4 June 2010 | Lindsay Clark
The UK government has begun its plan for transparency in public spending with a new website detailing expenditure.
By November, all new items of central government spending over £25,000 will be published online. By January 2011 all new items of local government spending over £500 will be published on a council-by-council basis.
The Combined Online Information System, or COINS, will be of particular use to organisations with the relevant expertise to interpret it, rather than individuals, the government said. However, by giving access to the data, institutions and experts will be able to process and present the figures in a way that is more accessible to the public. Subsets of information from the COINS database will be made available in more accessible formats by August 2010.
COINS data will cover three areas:
Plans: authorised departmental spending (annual data)
Outturn: actual spending for years that have completed (annual data)
Forecast outturn: monthly in-year outturn (estimated actual data for months that have ended) and forecasts (for future months)
Danny Alexander, chief secretary to the Treasury, said: “For too long the previous government acted as if the public had no right to know where their hard-earned taxes were spent. Today we have lifted that veil of secrecy by releasing detailed spending figures dating back to 2008.
“This data is complex, but this is major step forward and shows we are delivering on our promise to make this government more open and transparent while ensuring we deliver value for money for the taxpayer. I hope people will take the opportunity to scrutinise carefully how their money is being spent – as I am doing every day in preparation for the Spending Review.
“We will not stop here - we plan to release more data in the coming months that will be easier for the general public to understand,” he said.

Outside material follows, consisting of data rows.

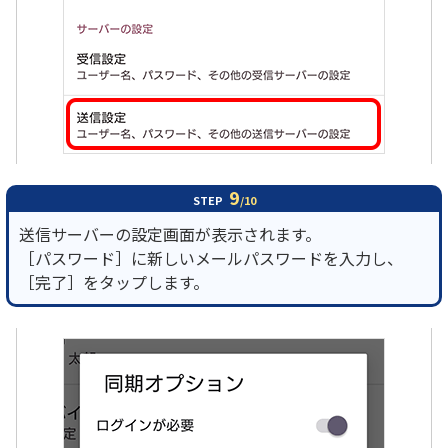
9
STEP
/10
送信サーバーの設定画面が表示されます。
［パスワード］に新しいメールパスワードを入力し、
［完了］をタップします。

As SM reported in September last year, the Conservatives vowed to publish all government purchases over £25,000 if they came into power in a bid to make savings.
David Cameron said then that a Tory government would make total savings of £120 million a year by giving local authorities greater power over spending decisions and publishing every public sector purchase over £25,000.
“Look at MPs’ expenses,” Cameron said. “The simple act of publishing information online has brought about real change. It has transformed the culture of MPs' spending at a stroke and it is already starting to save money. Just imagine what will happen when we publish all government spending online.”
More detail on how to use the data is available from the Treasury website.